Chema Madoz

Chema Madoz Photo

It takes a clever mind and great skills to deceive people’s eye. Chema Madoz uses photography to create optical illusions. Whatever that is shown, is unlike the reality of objects. At times, one thinks, “that’s not possible!” Madoz’s photographic subjects are perfectly balanced and interestingly composed to make a visual illusion. He takes at the minimum two objects unrelated to each other yet when they are kept together in Madoz’s way, they entirely and surprisingly blend as one. Often the objects are placed in visually unpredicted settings but they coincide creating new meaning altogether.

A photographer from Spain, born in 1958, Chema Madoz is recognized for his monochrome surrealist images. From 1980 to 1983, Madoz attended Universidad Complutense de Madrid to study the history of art. During this time, he discovered the wonders of photography through his classes at the Image Teaching Center. From Madrid’s Fine Arts Academy, he studied from the photography workshops as well.

Madoz uses the Hasselbald, a medium format camera made in Sweden. Chema Madoz: Objetos (1990 to 1999) was most likely entirely made using this version of the camera. In addition to this, he previously used Mamiya‘s camera.

Madoz’s first solo exposition took place in 1983 at Madrid’s Royal Photographic Society. Then onwards he has received some important awards, such as Kodak Spain Prize, 1991; Higasikawa Overseas Photographer, 2000; PhotoEspaña Award, 2000; and National Photography Award, 2000 as well. His work has been internationally exhibited\ in galleries and museums, like Museo de Bellas Artes de Buenos Aires; Japan’s Museo Marugame; Madrid’s Museo Nacional Centro de Arte Reina Sofia; Houston’s Museum of Fine Arts and many more. In addition to this, in 2011 the Prince and Princess of Spain along with Cecilla Morel exhibited the work by Madoz in Chile’s Museo de Arte Contemporáneo.

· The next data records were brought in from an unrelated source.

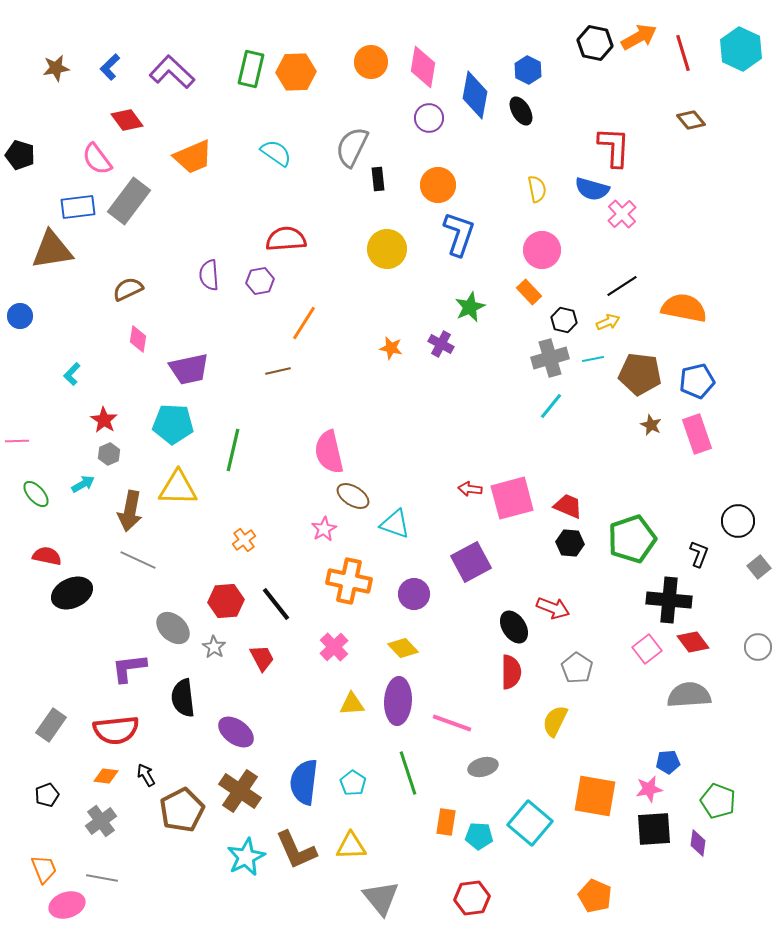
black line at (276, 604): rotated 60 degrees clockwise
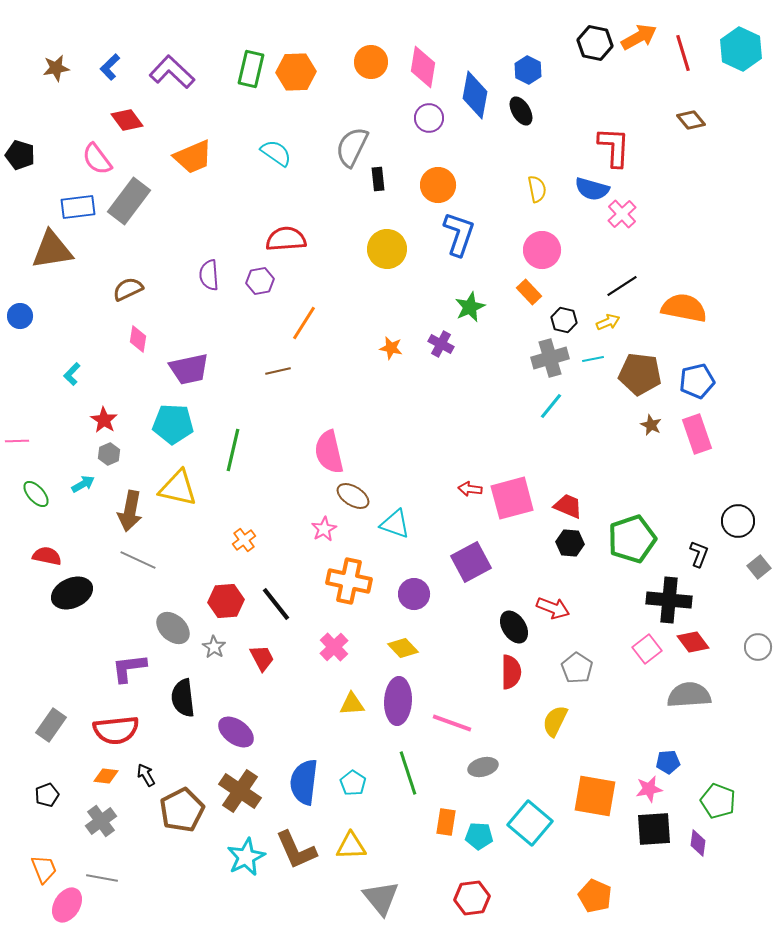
yellow triangle at (178, 488): rotated 12 degrees clockwise
pink ellipse at (67, 905): rotated 40 degrees counterclockwise
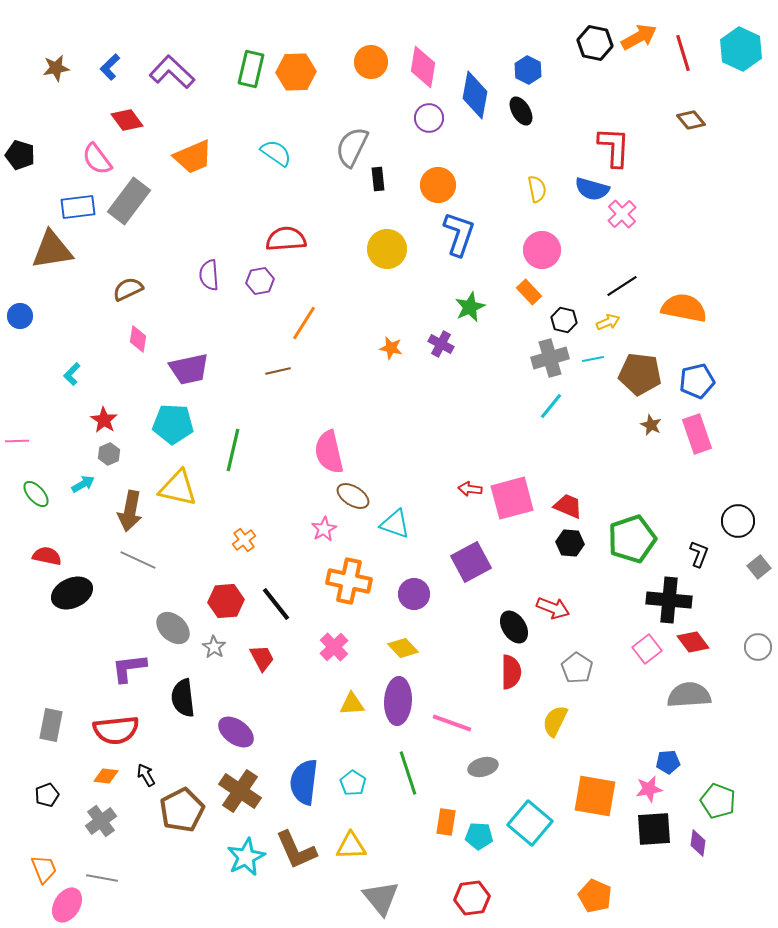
gray rectangle at (51, 725): rotated 24 degrees counterclockwise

His work expresses endless imagination a human being can have and it is mastered with a minimalist approach. There is humor and pun in his work using dissimilar objects integrating seamlessly. A photographer’s imagination is his greatest tool with which he can dream without limitations, raise questions against the character of objects. Madoz’s idea evolves into a philosophy of interpreting and redefining concepts in the most laconic way to produce high quality work. Madoz’s work signifies metaphors, symbols and dual meanings.

Chema Madoz has been taking pictures of objects beyond 20 years of his professional life. In this time he has developed a sharp skill to use common objects and craft them into a visual poem. He makes his objects or creates compositions only for the purpose of photography; he does not display them directly in an exhibition. The essence of his work lies not in what people see but what people don’t see – his work requires the viewer’s participation in order to be complete. His work compels people to see and think and this is how Madoz’s photography becomes extraordinary – it forces people to engage intellectually. Madoz’s photographs created tensions between what people see and what their brain deciphers. His photographs are untitled which in itself is a paradox.

Some of his most known photographs include a shoe with its lace made of hair; a matchstick on textured wood; a cloud appearing to be trapped in a cage; a spoon’s shadow being a fork; a toffee with an eye; and many more photographs that are untitled and sound unusually interesting to explain.